俺はお婆ちゃん宛に返事を書くとセバスさんに届けてくれるよう頼んだ。一週間程ギルドの依頼を受けないので都合のいい日に伺うという内容だ。


 「あとは成るように成るさ、出来れば良い関係を築きたいけど駄目なら歩きでの旅になるなぁ」


 俺はそんな事を呟きながら地理を覚える為にもう一度地図を広げた。


翌日、お婆ちゃんからの呼び出しに俺達三人は学院へと出向いた。


 「私も一緒でいいんでしょうか?」


 アリスは自分も一緒でいいのかと俺に聞いてきた、俺はお婆ちゃんが三人でと言っていたと伝えると不安そうなアリスの手を握って落ち着かせる。
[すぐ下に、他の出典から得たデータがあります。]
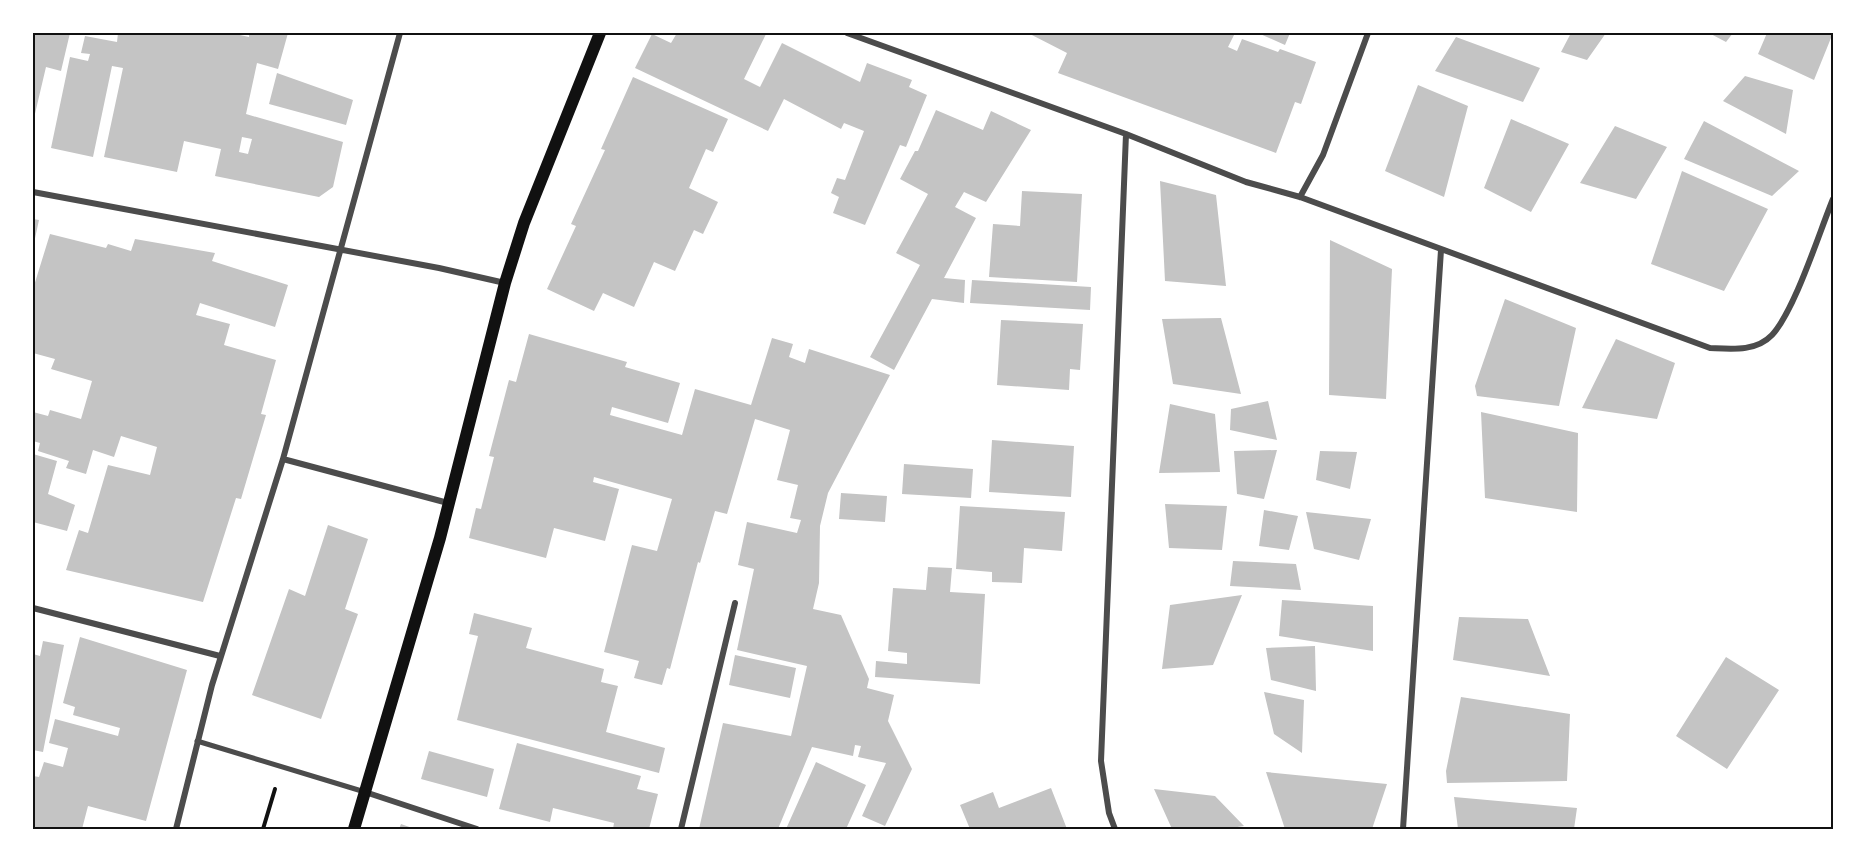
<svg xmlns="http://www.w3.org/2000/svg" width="1866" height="862" font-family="'PT Sans Narrow',sans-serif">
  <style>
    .building { fill: #c4c4c4; fill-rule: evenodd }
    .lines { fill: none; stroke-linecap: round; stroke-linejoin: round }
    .path { stroke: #111; stroke-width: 4 }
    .pedestrian { stroke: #4c4c4c; stroke-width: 5 }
    .minor { stroke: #4c4c4c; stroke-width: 6 }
    .secondary { stroke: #111; stroke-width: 12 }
    .neatline { fill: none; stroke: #111; stroke-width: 2 }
  </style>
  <rect width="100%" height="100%" fill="#fff"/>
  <path class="building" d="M33,33H70L61,71L46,67L34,118Z
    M118,33H231L249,37V33H288L278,69L257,63L246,114L343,142L333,187L319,197L215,176L221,149L184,141L177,172L104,157L123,68L112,66L93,157L51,148L70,57L88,61L90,54L81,53L85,36L117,42ZM242,137L252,139L248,154L239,152Z
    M677,33L766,34L744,79L760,87L782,43L860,82L867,63L912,80L909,87L927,95L906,147L900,145L865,225L833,213L839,197L831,193L837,178L845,180L864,131L844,123L841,129L784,99L768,131L635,68L652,34L671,43Z
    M1028,33H1235L1228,47L1237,51L1242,39L1278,52L1280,49L1316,62L1301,104L1295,102L1276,153L1058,73L1067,53Z
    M1258,33H1290L1285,45Z
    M1571,33H1606L1587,60L1561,52Z
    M1709,33H1733L1726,42Z
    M1767,33H1833L1814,80L1758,54Z
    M1456,37L1540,68L1523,102L1435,71Z
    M277,73L353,100L346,125L269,104Z
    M1745,76L1793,90L1786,134L1723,101Z
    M633,77L728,119L713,152L706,149L689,188L718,202L703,234L694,230L675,271L654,262L634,307L603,293L594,311L547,289L576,226L571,224L605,150L601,149Z
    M1418,85L1468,106L1444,197L1385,171Z
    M936,110L983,130L991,111L1031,130L986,202L964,192L955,207L976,218L944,278L965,280L964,303L932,299L894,370L870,357L920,265L896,253L928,194L900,179L915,151H918Z
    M1511,119L1569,144L1531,212L1484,188Z
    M1704,121L1799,171L1772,196L1684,159Z
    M1615,126L1667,147L1636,199L1580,183Z
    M1682,171L1768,209L1724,291L1651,264Z
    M1160,181L1216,195L1226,286L1165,281Z
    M1022,191L1082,194L1077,282L989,277L993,224L1020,226Z
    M33,219L39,220L34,243H33Z
    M50,234L106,248L108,244L131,251L135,239L215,253L212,261L288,285L275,327L200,303L196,315L230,324L224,345L276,360L261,414L266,415L241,499L236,498L203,602L66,570L79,530L88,533L108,465L150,475L157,447L121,436L114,457L93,450L86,474L66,468L69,461L38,451L40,443L33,441V412L48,416L50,410L81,419L92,381L51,369L55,359L33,353V289Z
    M1330,240L1392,269L1386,399L1329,395Z
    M972,280L1091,287L1090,310L970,303Z
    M1505,299L1576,328L1559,406L1477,396L1475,386Z
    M1221,318L1241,394L1173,384L1162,319Z
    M1001,320L1083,324L1080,370L1070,369L1069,390L997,385Z
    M529,334L627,362L625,367L680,383L668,423L612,407L610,415L682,435L695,389L751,405L772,338L793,344L789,357L805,363L809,349L890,375L828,493L820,526L819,583L813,609L841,615L869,679L867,688L894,695L888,721L912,769L885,826L862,816L886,763L858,757L861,746L855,745L853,756L812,747L778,829H699L723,723L791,736L807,666L737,650L754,569L738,565L747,522L797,533L801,520L790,518L798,485L777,480L790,430L755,419L727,514L715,511L700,563L698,562L670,669L667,668L662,685L634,678L639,661L604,652L632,545L657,551L672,499L594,477L593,482L619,489L605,541L554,528L546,558L469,538L476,508L481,509L494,457L489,456L509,380L516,382Z
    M1616,339L1675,363L1657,419L1582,408Z
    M1268,401L1277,440L1230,430L1231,409Z
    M1170,404L1215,414L1220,472L1159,473Z
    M1481,412L1578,433L1577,512L1485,498Z
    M992,440L1074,446L1071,497L989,492Z
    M1277,450L1264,499L1237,494L1234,451Z
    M1320,451L1357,452L1350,489L1316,480Z
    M33,454L57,461L48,494L75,505L67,531L33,522Z
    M904,464L973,469L971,498L902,494Z
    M841,493L887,496L885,522L839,519Z
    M1165,504L1227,506L1222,550L1169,548Z
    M960,506L1065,512L1062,551L1024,548L1022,583L992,582V572L956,569Z
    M1264,510L1298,516L1289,550L1259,546Z
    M1306,512L1371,519L1359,560L1314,549Z
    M328,525L368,539L345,609L358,614L321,719L252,695L289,589L305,596Z
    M1233,561L1296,564L1301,590L1230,586Z
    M928,567L952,568L950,592L985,594L980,684L875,677L876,661L907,664V653L888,651L893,588L926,590Z
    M1242,595L1213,665L1162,669L1170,605Z
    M1282,600L1373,606V651L1279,636Z
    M474,613L532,628L526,648L604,669L601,682L618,686L606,732L665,748L659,773L457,720L478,636L469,634Z
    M1459,617L1528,619L1550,676L1453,660Z
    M80,637L187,670L146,821L88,806L82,829H33V776L39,777L44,762L63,767L68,748L49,743L55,719L118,736L120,728L73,715L75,707L63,703Z
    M43,641L64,645L43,752L33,750V654L40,656Z
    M1315,646L1316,691L1271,680L1266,648Z
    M735,655L796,668L790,698L729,685Z
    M1726,657L1779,690L1727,769L1676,736Z
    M1264,692L1304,700L1302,753L1274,734Z
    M1461,697L1570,714L1567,781L1447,783L1446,771Z
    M517,743L641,776L637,789L658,794L649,829H613L614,823L553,808L550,822L499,809Z
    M429,751L494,769L487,797L421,779Z
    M816,762L866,785L846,829H786Z
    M1266,772L1387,784L1372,829H1285Z
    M1051,788L1067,829H970L960,805L993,792L999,808Z
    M1154,789L1215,796L1244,826L1224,829H1172Z
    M1454,797L1577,808L1574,829H1458Z
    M401,824L415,829H399Z"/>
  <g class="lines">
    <path class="path" d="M263,829L275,789"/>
    <path class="pedestrian" d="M197,741L365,792"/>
    <path class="minor" d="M847,33L1126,134L1246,182L1300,197L1710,348C1731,349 1756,352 1772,335C1795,310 1819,233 1833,199
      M33,192L439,268L505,283
      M1300,197L1323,155L1368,33
      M283,459L448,503
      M33,608L220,656
      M365,792L477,829
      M176,829L212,685L283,459L400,33
      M681,829L735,603
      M1115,829L1109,813L1101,761L1126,134
      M1403,829L1441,250"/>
    <path class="secondary" d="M354,829L440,538L505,283L524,223L600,33"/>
  </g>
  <rect width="1866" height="862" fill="none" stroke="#ffffff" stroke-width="69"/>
  <rect x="34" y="34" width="1798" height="794" class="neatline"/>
</svg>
俺達姉弟は少し偉い人に会う程度の気持ちだが、アリスはこの世界で生きて来ただけに、先王とは言え王族に会う事に戸惑いを感じているようだ。地方貴族の娘とは言え、小さい頃から魔法学院へと通っていたためか社交界へ出たことも無く、当然王族と謁見する事も無かったのだから戸惑いは当然だろう。
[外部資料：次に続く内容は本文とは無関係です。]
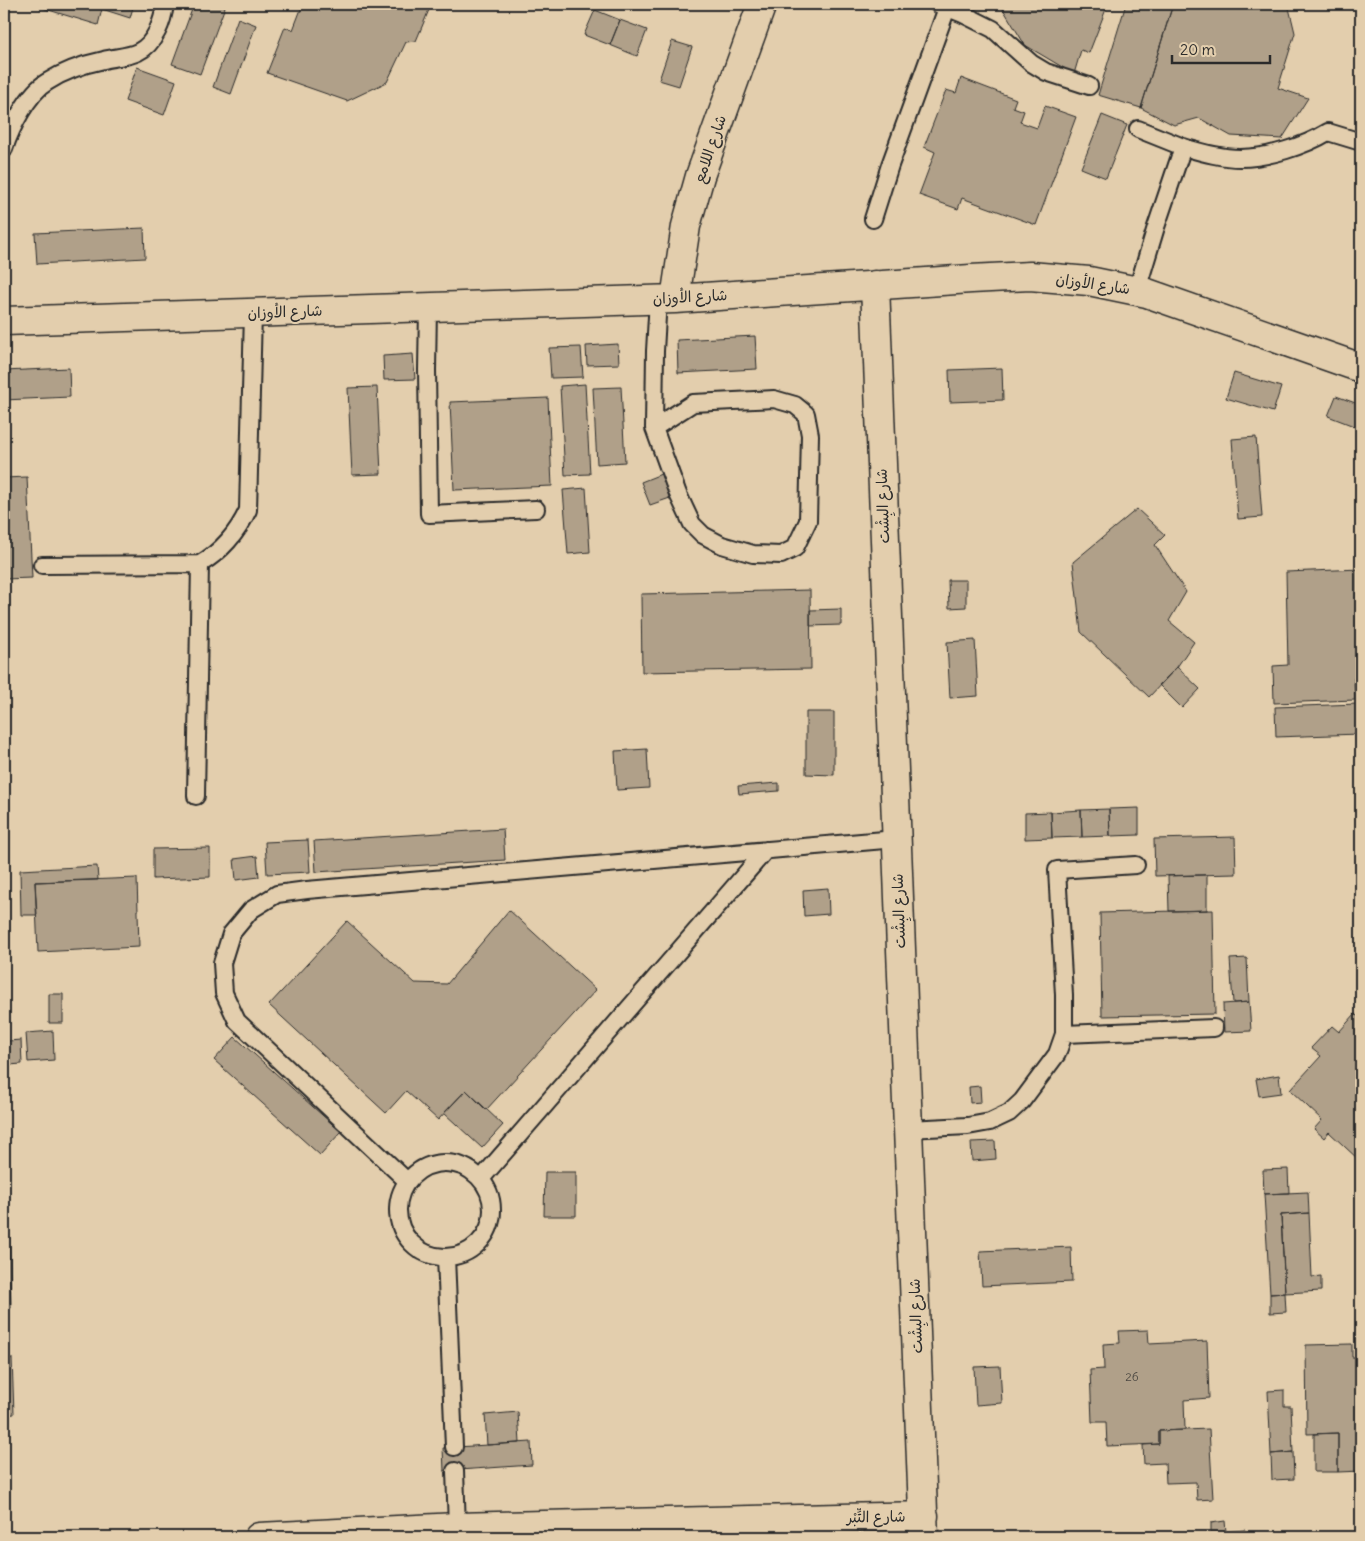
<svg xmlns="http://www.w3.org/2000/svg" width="1365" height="1541" viewBox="0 0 1365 1541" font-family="Delius,'Playpen Sans Arabic',sans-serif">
  <rect width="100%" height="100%" fill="#e3cead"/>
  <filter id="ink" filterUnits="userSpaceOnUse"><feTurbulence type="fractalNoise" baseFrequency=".02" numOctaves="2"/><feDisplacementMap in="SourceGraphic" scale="10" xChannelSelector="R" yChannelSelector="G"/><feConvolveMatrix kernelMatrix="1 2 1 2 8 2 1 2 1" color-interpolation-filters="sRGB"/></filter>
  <g filter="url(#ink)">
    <path fill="#b0a089" stroke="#2b2b2b" d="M43,4H134L130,18L102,9L98,25L42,8Z
      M194,4H226L200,74L172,64Z
      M303,4H429L431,5L416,41L406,42L387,82L347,101L267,73L285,27L293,30Z
      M1000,4H1108L1089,53L1081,50L1074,74L1025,45Z
      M1126,4H1173L1141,108L1098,95Z
      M1173,4H1282L1289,8L1295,33L1278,88L1308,98L1282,139L1231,136L1199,118L1174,125L1141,108Z
      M595,10L620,20L610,45L584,35Z
      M238,18L256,25L231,94L213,87Z
      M620,20L647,30L637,56L610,45Z
      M672,41L692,47L679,86L659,80Z
      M137,67L176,81L164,115L125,101Z
      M961,78L1016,99L1013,107L1024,111L1020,122L1037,128L1045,106L1076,117L1036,225L962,198L958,209L919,195L935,152L924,147L946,90L956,93Z
      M1102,115L1127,125L1106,178L1081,168Z
      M144,228L145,258L37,264L35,233Z
      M755,336L757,369L678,373L677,340Z
      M618,344L619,364L587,365L586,346Z
      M581,347L583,377L551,378L549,348Z
      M413,354L415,379L384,380L383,356Z
      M69,368L70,397L4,400V371Z
      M1002,368L1003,400L950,402L949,370Z
      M1234,373L1281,387L1273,412L1226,398Z
      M585,384L590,474L565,475L560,386Z
      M377,387L381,474L352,475L348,388Z
      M621,387L625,462L597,464L593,388Z
      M1336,396L1361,405V421L1359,428L1328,416Z
      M548,398L552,486L454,490L450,402Z
      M1256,437L1262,517L1238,519L1232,439Z
      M661,474L670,498L650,505L641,482Z
      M27,477L32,578L4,579V478Z
      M586,488L590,552L568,554L563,490Z
      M1137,509L1165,535L1155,545L1186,592L1169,621L1194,642L1177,667L1149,697L1081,632L1073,562Z
      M1361,569V678H1354L1355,700L1274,703L1273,666L1288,665L1286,572Z
      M948,580H966V607L949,608Z
      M810,590L811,669L642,672L641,594Z
      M841,609V625L810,626V610Z
      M975,640L978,696L950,698L947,642Z
      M1177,667L1200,689L1182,708L1159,685Z
      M1358,704L1359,734L1276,737L1275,707Z
      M806,712H834V775L806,774Z
      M647,749L649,788L617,790L615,751Z
      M779,783V791L739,794L738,786Z
      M1139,808V835L1110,836L1109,809Z
      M1109,809L1110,836L1082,837L1081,810Z
      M1081,810L1082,837L1052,838L1051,812Z
      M1051,812L1052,838L1025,839V813Z
      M503,829L505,860L316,872L314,841Z
      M1235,837L1236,874L1155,876L1154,839Z
      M308,840L310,872L267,874L265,842Z
      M210,848V877L153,879V849Z
      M257,856L259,877L236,880L234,859Z
      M97,866L98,880L35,882L37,915H21L20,870Z
      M1207,875V910L1169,911L1168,876Z
      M137,878L139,947L38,952L35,882Z
      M828,888L829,914L804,916L803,890Z
      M509,910L596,990L486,1110L466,1090L438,1120L406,1091L386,1113L269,1005L347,921L415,983L447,984Z
      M1213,910L1215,1014L1102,1016L1100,913Z
      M1247,958L1249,1002L1233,1003L1230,959Z
      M49,994H63V1023H49Z
      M1249,1002L1251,1031L1224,1032L1223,1004Z
      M1355,1014L1361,1020V1157L1359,1160L1329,1132L1324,1138L1314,1129L1322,1120L1290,1090L1321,1056L1311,1048L1332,1026L1339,1032Z
      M53,1031L54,1060L28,1062L26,1033Z
      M235,1037L341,1132L320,1155L214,1060Z
      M21,1040L22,1064L9,1065L8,1041Z
      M1279,1075L1281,1093L1259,1096L1256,1079Z
      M980,1086L981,1102L970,1103L969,1087Z
      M466,1090L503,1125L482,1148L444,1113Z
      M995,1141L996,1159L972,1161L971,1142Z
      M1288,1169L1289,1193L1264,1194L1263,1170Z
      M545,1172H576V1216H544Z
      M1308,1192L1309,1213L1281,1215L1285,1293L1270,1294L1264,1194Z
      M1309,1213L1312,1277L1321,1276V1291L1285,1293L1281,1215Z
      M4,1230H9L11,1308H4Z
      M1071,1247L1072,1282L982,1286L980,1251Z
      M1285,1293L1286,1312L1270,1313V1294Z
      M1148,1330L1149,1344L1207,1341L1209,1398L1184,1400L1185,1430L1159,1431V1444L1107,1446L1106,1422H1092L1090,1370L1104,1369L1103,1344L1120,1343L1119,1331Z
      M1352,1344V1357H1361V1471L1338,1472V1433L1307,1434L1306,1345Z
      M4,1358H12L14,1414L4,1415Z
      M1000,1366L1002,1403L976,1405L974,1367Z
      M1284,1390V1406H1291L1293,1452L1271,1454L1268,1391Z
      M518,1412L520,1443L487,1445L485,1415Z
      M1209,1429L1213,1499L1197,1500L1196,1482L1166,1483L1165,1463L1144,1464L1143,1445L1159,1444V1431Z
      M1338,1433V1472H1314V1434Z
      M531,1442L532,1465L444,1471L443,1448Z
      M1293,1452L1294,1479L1272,1480L1271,1454Z
      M1225,1521L1226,1532L1211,1533V1523Z
      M1245,1530L1246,1537H1211V1533Z"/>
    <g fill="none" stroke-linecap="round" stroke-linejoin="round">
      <defs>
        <path id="lane" d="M938,4L963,14L993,29L1031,63L1046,72L1089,86
          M1138,129L1183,147
          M4,149C11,128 28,93 47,82C64,71 85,64 104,60C115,57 128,57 138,52C155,44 163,21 165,4
          M873,219L890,165L947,8
          M1137,290L1156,227L1183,147C1201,152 1221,158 1240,158C1267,158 1305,146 1328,132L1361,142
          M428,307L427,370L429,514L536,509
          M654,428L693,403L774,399L795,405L806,414L810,435L808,521L795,548L781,555L753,554L722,545L703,535L692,524L678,494L654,428L655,351L658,299
          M42,565L200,564
          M196,796L200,564C222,551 237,534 248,510L253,313
          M1064,1034L1214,1028
          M908,1129L968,1126L990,1122L1009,1113L1022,1101L1057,1054L1064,1034V995L1057,870L1136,865
          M398 1210a47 47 0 1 1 94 0a47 47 0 1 1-94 0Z
          M481,1179L766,850
          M407,1181L237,1021L224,993L222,963L231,934L251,910L277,894L307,890L896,839
          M446,1257L454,1447
          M455,1471L457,1527"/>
        <path id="street" d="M875,285L924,1537
          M675,299L686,226L700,176L762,4
          M4,321L675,299L971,279L1030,276L1089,281L1147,293L1361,368
          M259,1537L457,1527L924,1516"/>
      </defs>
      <use href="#lane" stroke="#2b2b2b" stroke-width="20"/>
      <use href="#street" stroke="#2b2b2b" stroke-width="31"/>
      <use href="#lane" stroke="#e3cead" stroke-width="16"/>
      <use href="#street" stroke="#e3cead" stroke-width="28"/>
    </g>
  </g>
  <g text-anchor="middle" stroke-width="4" stroke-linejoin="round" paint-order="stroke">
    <g font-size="12" fill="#4c4842">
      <text x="1132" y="1381">26</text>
    </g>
    <g font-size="15" fill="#2b2b2b" stroke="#e3cead">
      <text transform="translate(710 149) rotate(-71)" y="5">شارع اللامع</text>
      <text transform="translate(1093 284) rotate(8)" y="5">شارع الأوزان</text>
      <text transform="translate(690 297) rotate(-3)" y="5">شارع الأوزان</text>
      <text transform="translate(285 312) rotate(-2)" y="5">شارع الأوزان</text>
      <text transform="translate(883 506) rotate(-92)" y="5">شارع البِشْت</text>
      <text transform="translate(899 911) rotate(-92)" y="5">شارع البِشْت</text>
      <text transform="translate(916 1316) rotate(-92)" y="5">شارع البِشْت</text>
      <text transform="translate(876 1517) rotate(-1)" y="5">شارع التِّبْر</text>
    </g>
  </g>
  <rect width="1365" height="1541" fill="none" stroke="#e3cead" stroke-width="20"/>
  <rect x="10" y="10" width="1345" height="1521" fill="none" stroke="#2b2b2b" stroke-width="2" filter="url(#ink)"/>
  <path d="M1172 55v8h98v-8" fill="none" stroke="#2b2b2b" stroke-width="2.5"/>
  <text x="1180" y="55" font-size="15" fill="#2b2b2b" stroke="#e3cead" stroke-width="4" paint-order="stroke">20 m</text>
</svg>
 「アリスが居てくれないと礼儀とか分からない事が多いんだよな、それにお婆ちゃんが三人と指定してきたってことは何かしら意図があるんだろう」


 俺はそう言うとお婆ちゃんの待つ学院長室を尋ねた。


 「三人とも、今日はこちらの都合に合わせて貰ってありがとう、これから私の家に向かうのだけどその前に少し状況を打ち合わせておこうと思ったからこちらへ先に呼んだわ」


 お婆ちゃんはそう言うと俺達と向かい合って座った。俺達は先日相談したことをおばあちゃんに伝えた、先王が親父についてどう思っているのか、俺達に対してどのような感情を持っているかどうかだ。

 それに対してお婆ちゃんが一つずつ答えてくれた。


 「まず魔王ベルド、貴方達の父親に関しては今でも良い感情は持っていないようね。だけれど、政略結婚で嫁がせる予定だった事がご破算になった当時に比べれば大分落ち着いているわね。そしてリティの子供に当たる貴方達については、血族という事で純粋に会って見たいという気持ちみたい。本当はリティに会いたいのが一番というのが本音でしょうね」


 どうやらその当時、母さんには別の結婚話があったらしい。所謂いわゆる政略結婚という奴で他国の王族や貴族へ嫁がせる事で友好関係の強化を図ったりする道具にされるわけだ。

 その話を聞くと姉の表情が曇る、自分の好きでない相手に嫁がせられることに嫌悪感を持っているようだ。異世界人の俺達から見れば政略結婚なんて遥か昔の慣習にしか思えないのだから当然か。